В тот же день, согласно обычаю, он прошёл совет. Стёпка стоял перед членами совета, заложив руки за спину, и коротко, отрывисто отвечал на вопросы. Мальчик прекрасно знал, что все они — плечистый, насмешливый Филька, Вася, Петух, Костя прошли ту же школу жизни, что и он: ездили на буферах, бродяжили по стране, сидели в милиции. Но это было в прошлом. Сейчас отделяла их от Стёпки новая, сознательная жизнь.
— Выкладывай всё начистоту! — сказал Филя.
Стёпка пожал плечами. Он не знал, что именно нужно выкладывать.
— Кто ты? — не спуская с него пытливого взгляда, спрашивал Филя. — Глот?
Стёпка покачал головой.
— Шармач?
— Не-е… Я — сявка, — скромно признался мальчик.
— Ещё говори, — продолжал Филя, — что у тебя требуется искоренить?
Стёпка задумался. Никогда ещё такие сложные психологические вопросы перед ним не возникали. Никогда он не думал над тем, что должен искоренить.
— Ну, говори, — нетерпеливо повторил Филя.
— В карты играешь?
— Не-е.
— Пьёшь?
— Не…
— Ангел, — рассмеялся, сверкнув золотым зубом. Костя, — Может быть, ты и не куришь?
Стёпка утвердительно кивнул головой.
— Курю.
— Избавляйся. И насчёт ругани, тоже того… Избавляйся.

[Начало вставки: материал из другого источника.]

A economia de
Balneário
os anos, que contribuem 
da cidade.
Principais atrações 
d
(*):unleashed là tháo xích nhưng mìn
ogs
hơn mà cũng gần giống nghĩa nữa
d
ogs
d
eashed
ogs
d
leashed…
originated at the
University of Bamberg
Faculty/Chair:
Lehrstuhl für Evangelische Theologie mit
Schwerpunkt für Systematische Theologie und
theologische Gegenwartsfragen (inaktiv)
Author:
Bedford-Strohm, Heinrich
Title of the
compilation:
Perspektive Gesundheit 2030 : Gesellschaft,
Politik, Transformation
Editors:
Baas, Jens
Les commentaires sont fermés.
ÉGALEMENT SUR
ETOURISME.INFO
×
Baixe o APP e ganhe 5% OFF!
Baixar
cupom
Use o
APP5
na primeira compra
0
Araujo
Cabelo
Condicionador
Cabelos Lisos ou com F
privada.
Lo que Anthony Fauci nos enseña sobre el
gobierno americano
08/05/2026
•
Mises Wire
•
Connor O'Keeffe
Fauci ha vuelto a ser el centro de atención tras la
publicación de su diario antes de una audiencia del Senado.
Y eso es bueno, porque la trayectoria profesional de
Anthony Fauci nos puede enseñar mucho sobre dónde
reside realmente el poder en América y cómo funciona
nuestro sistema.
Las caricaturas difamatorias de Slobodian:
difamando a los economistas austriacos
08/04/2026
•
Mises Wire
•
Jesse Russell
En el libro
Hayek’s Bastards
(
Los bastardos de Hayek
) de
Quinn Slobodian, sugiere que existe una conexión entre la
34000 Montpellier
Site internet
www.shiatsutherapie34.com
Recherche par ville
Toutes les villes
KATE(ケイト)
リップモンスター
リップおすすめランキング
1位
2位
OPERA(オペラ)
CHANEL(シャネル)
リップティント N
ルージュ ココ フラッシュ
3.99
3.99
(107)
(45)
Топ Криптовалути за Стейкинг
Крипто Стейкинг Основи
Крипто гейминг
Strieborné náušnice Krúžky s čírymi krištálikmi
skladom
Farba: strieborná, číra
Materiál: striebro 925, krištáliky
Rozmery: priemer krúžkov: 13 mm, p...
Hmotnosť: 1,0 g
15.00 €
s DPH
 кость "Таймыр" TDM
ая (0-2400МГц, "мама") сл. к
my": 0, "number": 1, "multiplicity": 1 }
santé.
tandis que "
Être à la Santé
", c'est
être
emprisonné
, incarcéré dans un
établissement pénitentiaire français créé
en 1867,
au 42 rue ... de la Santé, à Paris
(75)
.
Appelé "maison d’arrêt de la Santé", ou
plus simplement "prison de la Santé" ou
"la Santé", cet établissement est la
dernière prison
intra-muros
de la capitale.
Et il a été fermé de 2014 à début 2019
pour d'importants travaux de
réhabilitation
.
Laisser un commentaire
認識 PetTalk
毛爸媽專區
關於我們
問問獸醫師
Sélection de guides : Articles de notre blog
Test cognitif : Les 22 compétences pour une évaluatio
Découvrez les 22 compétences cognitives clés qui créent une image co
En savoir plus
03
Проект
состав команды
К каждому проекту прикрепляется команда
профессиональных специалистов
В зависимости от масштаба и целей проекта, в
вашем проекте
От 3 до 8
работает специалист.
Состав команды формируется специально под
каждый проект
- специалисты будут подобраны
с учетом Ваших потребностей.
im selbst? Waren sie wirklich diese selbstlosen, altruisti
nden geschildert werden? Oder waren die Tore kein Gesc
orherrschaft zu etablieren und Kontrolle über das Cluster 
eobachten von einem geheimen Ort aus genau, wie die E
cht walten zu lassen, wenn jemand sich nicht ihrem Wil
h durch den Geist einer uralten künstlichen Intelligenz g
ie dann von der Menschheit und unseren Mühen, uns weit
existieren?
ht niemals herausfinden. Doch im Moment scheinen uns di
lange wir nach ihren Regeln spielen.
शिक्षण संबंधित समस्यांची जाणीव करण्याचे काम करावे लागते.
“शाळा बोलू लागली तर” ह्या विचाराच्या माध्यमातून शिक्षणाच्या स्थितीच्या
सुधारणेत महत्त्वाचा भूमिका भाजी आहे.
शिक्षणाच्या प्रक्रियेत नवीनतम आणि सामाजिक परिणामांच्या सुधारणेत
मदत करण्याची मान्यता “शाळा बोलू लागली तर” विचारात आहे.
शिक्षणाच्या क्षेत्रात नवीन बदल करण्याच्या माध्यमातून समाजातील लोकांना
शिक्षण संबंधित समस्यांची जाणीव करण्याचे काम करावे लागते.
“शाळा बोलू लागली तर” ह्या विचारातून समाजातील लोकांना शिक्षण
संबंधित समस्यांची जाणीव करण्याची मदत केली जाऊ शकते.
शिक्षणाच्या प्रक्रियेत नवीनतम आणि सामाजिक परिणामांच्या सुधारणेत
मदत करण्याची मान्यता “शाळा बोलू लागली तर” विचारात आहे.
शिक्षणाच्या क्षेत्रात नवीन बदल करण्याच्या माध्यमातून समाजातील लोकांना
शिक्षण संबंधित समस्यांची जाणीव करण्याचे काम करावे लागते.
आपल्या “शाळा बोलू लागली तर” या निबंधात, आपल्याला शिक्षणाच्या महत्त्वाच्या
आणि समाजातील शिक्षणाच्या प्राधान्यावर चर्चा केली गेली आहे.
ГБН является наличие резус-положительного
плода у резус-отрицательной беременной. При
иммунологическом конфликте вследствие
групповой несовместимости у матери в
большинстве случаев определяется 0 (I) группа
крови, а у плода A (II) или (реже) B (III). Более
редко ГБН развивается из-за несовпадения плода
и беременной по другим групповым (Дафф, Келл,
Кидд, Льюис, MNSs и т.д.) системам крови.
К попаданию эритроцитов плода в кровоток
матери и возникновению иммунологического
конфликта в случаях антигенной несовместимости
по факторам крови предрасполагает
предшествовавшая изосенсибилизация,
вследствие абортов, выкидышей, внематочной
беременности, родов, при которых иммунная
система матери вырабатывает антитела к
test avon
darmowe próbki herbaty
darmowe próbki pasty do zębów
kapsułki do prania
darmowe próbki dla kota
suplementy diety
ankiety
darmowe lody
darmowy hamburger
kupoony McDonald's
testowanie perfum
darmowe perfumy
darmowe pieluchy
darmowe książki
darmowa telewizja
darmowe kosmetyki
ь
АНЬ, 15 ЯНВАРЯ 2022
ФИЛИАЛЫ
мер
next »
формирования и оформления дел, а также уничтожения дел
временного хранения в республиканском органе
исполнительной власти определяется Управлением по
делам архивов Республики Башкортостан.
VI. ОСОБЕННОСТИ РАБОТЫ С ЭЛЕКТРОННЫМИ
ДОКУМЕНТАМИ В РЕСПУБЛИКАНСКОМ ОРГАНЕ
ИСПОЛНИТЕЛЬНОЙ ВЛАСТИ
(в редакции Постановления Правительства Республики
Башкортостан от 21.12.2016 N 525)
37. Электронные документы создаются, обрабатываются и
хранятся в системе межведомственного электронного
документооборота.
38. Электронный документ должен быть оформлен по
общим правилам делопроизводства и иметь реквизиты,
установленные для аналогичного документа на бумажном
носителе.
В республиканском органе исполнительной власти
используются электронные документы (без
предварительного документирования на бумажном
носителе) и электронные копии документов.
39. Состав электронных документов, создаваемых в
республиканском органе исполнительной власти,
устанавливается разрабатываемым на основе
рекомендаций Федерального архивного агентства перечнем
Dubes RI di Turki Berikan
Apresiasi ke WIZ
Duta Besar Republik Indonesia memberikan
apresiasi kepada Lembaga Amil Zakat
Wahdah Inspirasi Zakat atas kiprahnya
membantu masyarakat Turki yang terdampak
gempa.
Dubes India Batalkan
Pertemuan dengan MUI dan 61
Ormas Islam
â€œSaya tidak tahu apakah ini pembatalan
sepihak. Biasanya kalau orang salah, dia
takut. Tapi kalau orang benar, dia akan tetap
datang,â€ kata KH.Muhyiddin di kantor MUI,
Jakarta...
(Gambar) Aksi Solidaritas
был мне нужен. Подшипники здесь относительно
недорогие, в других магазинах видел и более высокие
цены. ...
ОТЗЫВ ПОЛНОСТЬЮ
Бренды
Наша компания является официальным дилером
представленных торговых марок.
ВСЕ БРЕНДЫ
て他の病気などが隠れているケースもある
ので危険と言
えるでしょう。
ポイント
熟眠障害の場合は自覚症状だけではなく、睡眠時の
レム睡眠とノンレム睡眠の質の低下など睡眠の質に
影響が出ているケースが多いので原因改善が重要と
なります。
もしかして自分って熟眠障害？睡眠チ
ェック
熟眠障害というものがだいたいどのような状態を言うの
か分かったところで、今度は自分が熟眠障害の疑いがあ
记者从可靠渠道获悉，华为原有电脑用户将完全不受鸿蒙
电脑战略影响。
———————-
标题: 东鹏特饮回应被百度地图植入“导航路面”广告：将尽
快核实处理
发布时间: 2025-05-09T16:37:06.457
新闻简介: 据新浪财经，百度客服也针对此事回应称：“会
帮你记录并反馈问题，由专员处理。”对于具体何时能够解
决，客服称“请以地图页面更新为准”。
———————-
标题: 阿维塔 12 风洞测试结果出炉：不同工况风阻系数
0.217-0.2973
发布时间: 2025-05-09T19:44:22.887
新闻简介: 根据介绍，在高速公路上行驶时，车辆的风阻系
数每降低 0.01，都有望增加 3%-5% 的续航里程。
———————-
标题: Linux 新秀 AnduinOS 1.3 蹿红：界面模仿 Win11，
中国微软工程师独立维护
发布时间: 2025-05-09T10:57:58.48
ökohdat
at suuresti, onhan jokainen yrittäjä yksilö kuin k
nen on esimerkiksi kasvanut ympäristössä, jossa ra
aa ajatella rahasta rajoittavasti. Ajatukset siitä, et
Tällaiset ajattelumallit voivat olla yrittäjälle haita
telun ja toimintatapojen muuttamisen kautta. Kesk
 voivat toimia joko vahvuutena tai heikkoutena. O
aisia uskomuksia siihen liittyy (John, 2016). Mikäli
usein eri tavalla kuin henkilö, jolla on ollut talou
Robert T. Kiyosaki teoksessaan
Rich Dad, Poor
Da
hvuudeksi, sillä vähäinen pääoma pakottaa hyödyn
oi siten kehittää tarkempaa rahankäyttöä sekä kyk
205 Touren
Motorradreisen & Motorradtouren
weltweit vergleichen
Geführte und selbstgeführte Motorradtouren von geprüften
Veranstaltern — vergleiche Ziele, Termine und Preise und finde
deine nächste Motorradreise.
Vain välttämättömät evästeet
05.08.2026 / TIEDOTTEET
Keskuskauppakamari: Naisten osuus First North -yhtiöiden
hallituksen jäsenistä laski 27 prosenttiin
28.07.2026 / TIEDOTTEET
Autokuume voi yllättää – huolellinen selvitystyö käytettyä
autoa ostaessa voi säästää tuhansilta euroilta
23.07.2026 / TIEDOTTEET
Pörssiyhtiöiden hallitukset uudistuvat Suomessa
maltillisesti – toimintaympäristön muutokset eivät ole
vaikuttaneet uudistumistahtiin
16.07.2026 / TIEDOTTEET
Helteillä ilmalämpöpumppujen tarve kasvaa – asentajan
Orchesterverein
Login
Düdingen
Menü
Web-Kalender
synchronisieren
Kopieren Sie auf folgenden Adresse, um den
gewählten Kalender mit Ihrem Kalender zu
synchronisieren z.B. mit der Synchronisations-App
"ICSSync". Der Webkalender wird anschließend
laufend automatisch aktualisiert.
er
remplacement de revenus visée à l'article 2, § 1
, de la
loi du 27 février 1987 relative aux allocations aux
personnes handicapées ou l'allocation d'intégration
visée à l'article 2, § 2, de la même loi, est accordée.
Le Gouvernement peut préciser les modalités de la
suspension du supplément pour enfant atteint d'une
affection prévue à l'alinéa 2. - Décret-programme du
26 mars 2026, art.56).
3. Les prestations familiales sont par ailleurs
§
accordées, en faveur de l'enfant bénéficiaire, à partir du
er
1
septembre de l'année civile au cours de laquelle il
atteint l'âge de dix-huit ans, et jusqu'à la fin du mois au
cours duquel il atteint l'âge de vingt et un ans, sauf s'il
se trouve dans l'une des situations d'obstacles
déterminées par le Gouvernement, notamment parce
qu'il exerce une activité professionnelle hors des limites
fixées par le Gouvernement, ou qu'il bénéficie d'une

У нас запрещается, понял?
На этом, собственно, можно было закончить приём. Но председатель задал педагогический вопрос, вопрос в упор.
— Цель твоей жизни?
«Цель твоей жизни?» — повторил в мыслях три этих коротких слова Стёпка. Какая же цель твоей жизни, бывший «сявка», мелкий воришка и бродяга? Думал ли ты когда-нибудь над этим вопросом? Верил ли в то, что в новой жизни и у тебя будет достойное место? Верил, думал…
— Цель жизни… — тихо проговорил Стёпка и улыбнулся, — море!